Exercise text →
————————

Can an Insured Recover from Their Insurance Broker If the Broker Fails to Obtain the Coverage Requested, or Misrepresents Coverage?

Kevin Pollack | Property Insurance Coverage Law Blog | August 18, 2017

If an insurance broker fails to obtain the insurance coverage requested or misrepresents the scope or extent of coverage, does an insured have a claim against the broker when the insurance they expected to cover their loss does not as a result of the broker’s negligence?

A recent ruling by a trial court in New York once again reemphasizes that the answer to the question is yes.

In 386 3rd Ave. Partners Ltd. Partnership v. Alliance Brokerage Corp.,1 the trial court found that an insurance broker could be subjected to liability for failing to obtain the requested flood insurance, and then misrepresenting to its client the coverage obtained.

In 386 3rd Ave. Partners, owners of multiple commercial properties went to their insurance broker (Alliance Brokerage Corp) to procure flood policies for their commercial properties. However, the Travelers policy procured by Alliance only covered the insured’s properties located outside of flood zones; the insured’s properties inside the flood zones were excluded and not covered by the Travelers insurance policy.

Roughly one year before Superstorm Sandy, the insured specifically asked that Alliance advise in writing “if any of the[ir] Brooklyn commercial properties have the flood coverage.” The insureds claimed that Alliance responded that “[a]ll of the commercial properties have … a $1 million limit for flood….”

When Superstorm Sandy hit in 2012 and damaged each of the insured properties, Travelers denied flood coverage for the properties inside the flood zones, citing a flood zone exclusion in the policy.

————————

Dataset →
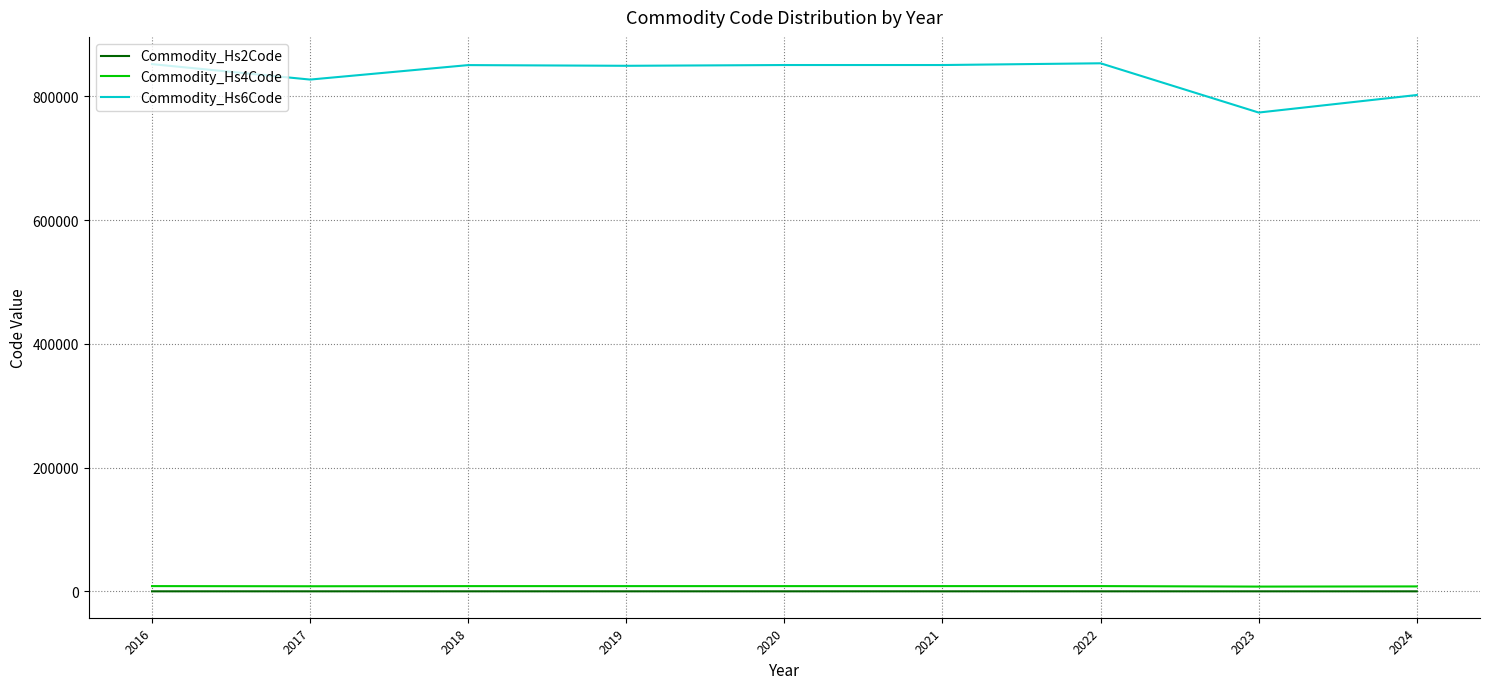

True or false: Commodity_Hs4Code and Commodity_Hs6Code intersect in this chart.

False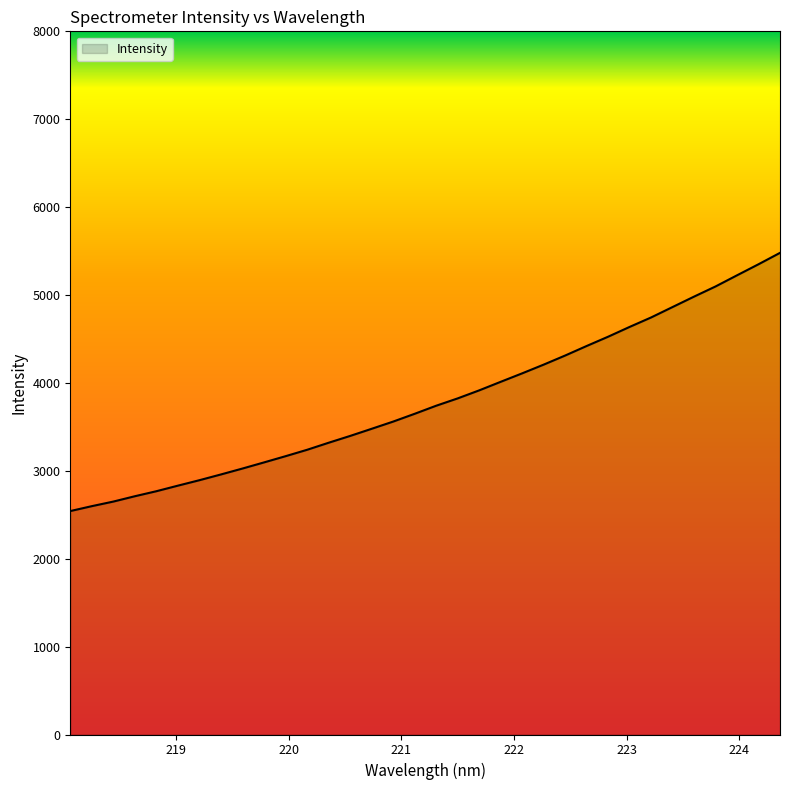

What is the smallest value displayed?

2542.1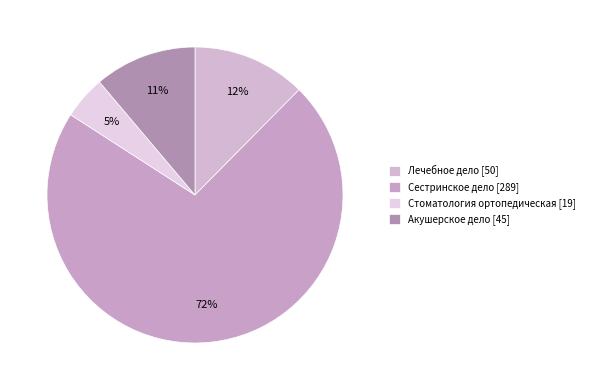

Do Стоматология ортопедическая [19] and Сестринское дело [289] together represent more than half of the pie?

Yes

————————

Work order A → Quote the insurance broker article word for word from "In 386 3rd Ave. Partners Ltd." to "Travelers insurance policy.".
Work order B → Extend the insurance broker article past its last sentence.

Exercise response A →
In 386 3rd Ave. Partners Ltd. Partnership v. Alliance Brokerage Corp.,1 the trial court found that an insurance broker could be subjected to liability for failing to obtain the requested flood insurance, and then misrepresenting to its client the coverage obtained.

In 386 3rd Ave. Partners, owners of multiple commercial properties went to their insurance broker (Alliance Brokerage Corp) to procure flood policies for their commercial properties. However, the Travelers policy procured by Alliance only covered the insured’s properties located outside of flood zones; the insured’s properties inside the flood zones were excluded and not covered by the Travelers insurance policy.

Exercise response B →
Following the denial of coverage, the insured sued their broker. When the broker moved for summary judgment, the trial court denied the motion, explaining that insurance brokers owe a common law duty to obtain the insurance coverage requested, or to inform their clients of the inability to do so. The court further explained that a broker may be found liable where the broker “failed to discharge the duties imposed by the agreement to obtain insurance, either by proof that it breached the agreement or because it failed to exercise due care in the transaction.” Here, the broker apparently not only failed to procure the coverage requested (flood coverage for all of the insured’s properties), but also misrepresented to the insured that the properties all had 1 million in flood coverage. Each of these acts, if true, independently trigger broker liability.

But what about the fact that the insurance policies contained the flood zone exclusion? Did the insured’s failure to read the policy, and address this issue with the broker before Superstorm Sandy impact the viability of their claim?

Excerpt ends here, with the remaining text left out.